Ten years ago, I said: "I think that in ten years, we can get a pocket camera with large-format resolution" (large format is 4x5-inch negative or larger). But I didn't think it would happen in a phone first.

For the record I'm sure this thing can't compete with the new Nikon D800 36MP camera. There are many different sizes and qualities of megapixels. But still this seems pretty remarkable, and apparently it does have a Zeiss lens. The time can't be far off when camera-shake is a thing of the past, in any light. Low-light grain too. And small sensor cameras like this have practically infinite depth of field, so that handles focus errors also.

See links in the comments, like these pictures. The shallow depth of field in the first one indicates that this phone must have a much larger sensor than we're used to in phones.
Full resolution sample images. OK, this has the iPhone camera beat all to heck. Didn't see that coming so soon.

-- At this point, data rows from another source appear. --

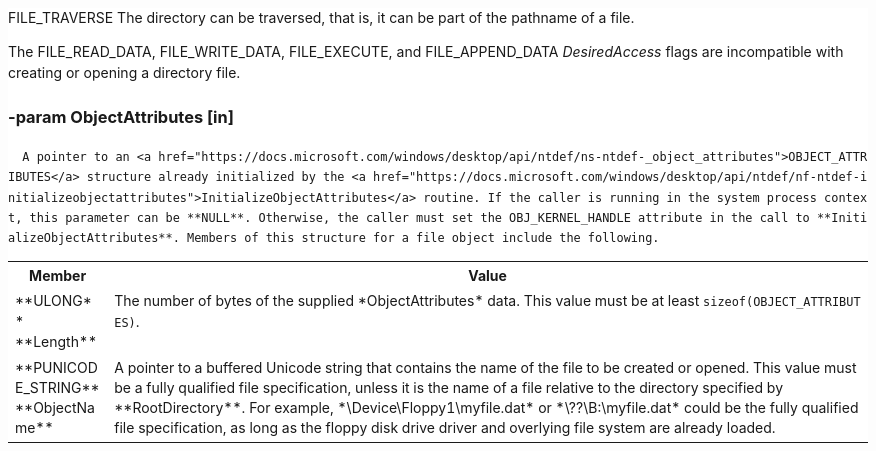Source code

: </td>
</tr>
<tr>
<td>
FILE_TRAVERSE

</td>
<td>
The directory can be traversed, that is, it can be part of the pathname of a file.

</td>
</tr>
</table>
 

The FILE_READ_DATA, FILE_WRITE_DATA, FILE_EXECUTE, and FILE_APPEND_DATA *DesiredAccess* flags are incompatible with creating or opening a directory file.


### -param ObjectAttributes [in]


      A pointer to an <a href="https://docs.microsoft.com/windows/desktop/api/ntdef/ns-ntdef-_object_attributes">OBJECT_ATTRIBUTES</a> structure already initialized by the <a href="https://docs.microsoft.com/windows/desktop/api/ntdef/nf-ntdef-initializeobjectattributes">InitializeObjectAttributes</a> routine. If the caller is running in the system process context, this parameter can be **NULL**. Otherwise, the caller must set the OBJ_KERNEL_HANDLE attribute in the call to **InitializeObjectAttributes**. Members of this structure for a file object include the following.
      

<table>
<tr>
<th>Member</th>
<th>Value</th>
</tr>
<tr>
<td>
**ULONG** **Length**

</td>
<td>
The number of bytes of the supplied *ObjectAttributes* data. This value must be at least <code>sizeof(OBJECT_ATTRIBUTES)</code>.

</td>
</tr>
<tr>
<td>
**PUNICODE_STRING** **ObjectName**

</td>
<td>
A pointer to a buffered Unicode string that contains the name of the file to be created or opened. This value must be a fully qualified file specification, unless it is the name of a file relative to the directory specified by **RootDirectory**. For example, *\Device\Floppy1\myfile.dat* or *\??\B:\myfile.dat* could be the fully qualified file specification, as long as the floppy disk drive driver and overlying file system are already loaded.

Update: Andrea sends this link to a hands-on article.
Sadly, the phone runs the Symbian OS, which is on its way out. But surely the camera will be used in more modern phones soon.

Sunday, February 26, 2012

Zooey Deschanel, or who?

Zooey Deschanel's Rimmel Ad: Too Retouched Or Just Right?, article/poll.

A commenter, Christine F, wrote elsewhere:

Changes made to Zooey include:
Colorizing - both tinting her eyes aqua green to provide the correct contrast with the fushia make-up (her actual eye color is pretty grey-blue), and airbrushing all of her skin to a solid matte cool tone (her natural skin color is more peachy)
A nose job - her nose was both narrowed and bobbed by editing shading on the underside
Chin job and neck job - her chin line was made more square than it is naturally, and her neck was thinned, this was accomplished by darkening "shadows" vertically down her cheeks and neck, and then drawing in the chin they wanted her to have.

It's a bit weird when people become unrecognizable in an ad or mag photo shoot. Like any eccentricity is upsetting, or their personality had nothing to do with their success.